Neste caso real demonstrado, o que foi feito na prática foi transformar atividades e decisões que de alguma forma não padronizada já eram feitas no dia a dia, em um processo baseado em algoritmos estruturados, Inteligência Artificial e Machine Learning. Com isso, a qualidade das decisões foi mantida de acordo com o planejado, sem depender de intervenções manuais e, desta forma, reduzindo muito a possibilidade de decisões por erro humano. Além disso, a equipe passa a concentrar a maior parte do tempo em discutir estratégia e direcionamentos do negócio, e não mais em atividades operacionais.

 

Considerações Finais

Com a evolução das tecnologias no mundo, aumento da disponibilidade de informações e concorrência cada vez maior, quanto mais rápidas for a identificação de oportunidades de melhorias para tomada de decisões e eventuais ajustes de negócio, maior será a chance de sucesso, sob o risco de perda de captura de margem e competividade no mercado.

Negócios dinâmicos, com muitos produtos, grande volume de negociações e diversas possibilidades de ajustes de preços não podem ficar dependentes de operações manuais para a gestão de preços, sob o risco de deixar de capturar valor do mercado e, consequente deixar dinheiro sobre a mesa.

Em estruturas que envolvem mais sistematização e maior automatização a intervenção manual é puramente estratégica, e não operacional, avaliando se faz sentido fazer os ajustes sinalizados pelos algoritmos e pela inteligência artificial. Ou seja, simplificamos as inúmeras combinações entre produto, cliente e região sem desconsiderar a estratégia adequada para cada negociação, consequentemente, há maior captura de valor do negócio.

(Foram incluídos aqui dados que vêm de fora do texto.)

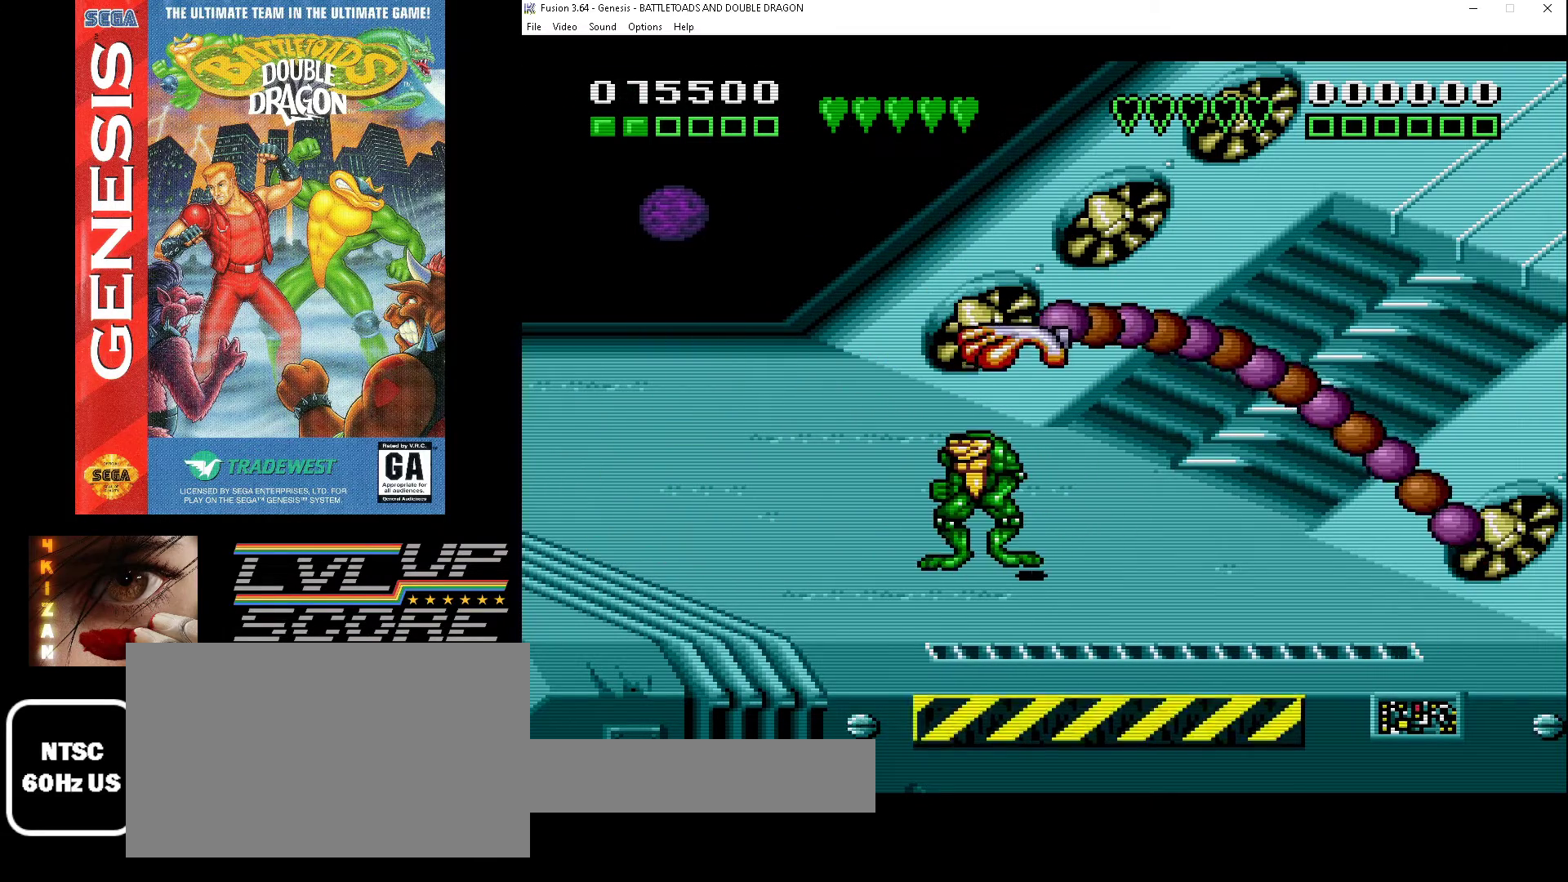
{"buttons": ["DPAD_LEFT"], "events": [[100, "DPAD_LEFT", "down"]]}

Por exemplo, o caso apresentado possibilita que a equipe de Pricing realize a gestão dos preços com mais de 20.000 combinações e cenários possíveis (multiplicação de todas as possibilidades dos pilares) de uma forma organizada e dinâmica: Todos os atributos se tornam alavancas para a equipe de Pricing, que passa a obter maior controle sobre a definição dos preços, além de possibilitar a identificação mais assertiva com os KPIs estruturados para cada pilar e atributo.

A combinação do algoritmo apresentado com técnicas de Machine Learning (exemplos do caso: regressões para o cálculo de elasticidade e k-means para a clusterização de clientes) acompanhado por processos de revisão estruturados garantem a sustentabilidade e perpetuidade da estrutura de Pricing e constante evolução do modelo.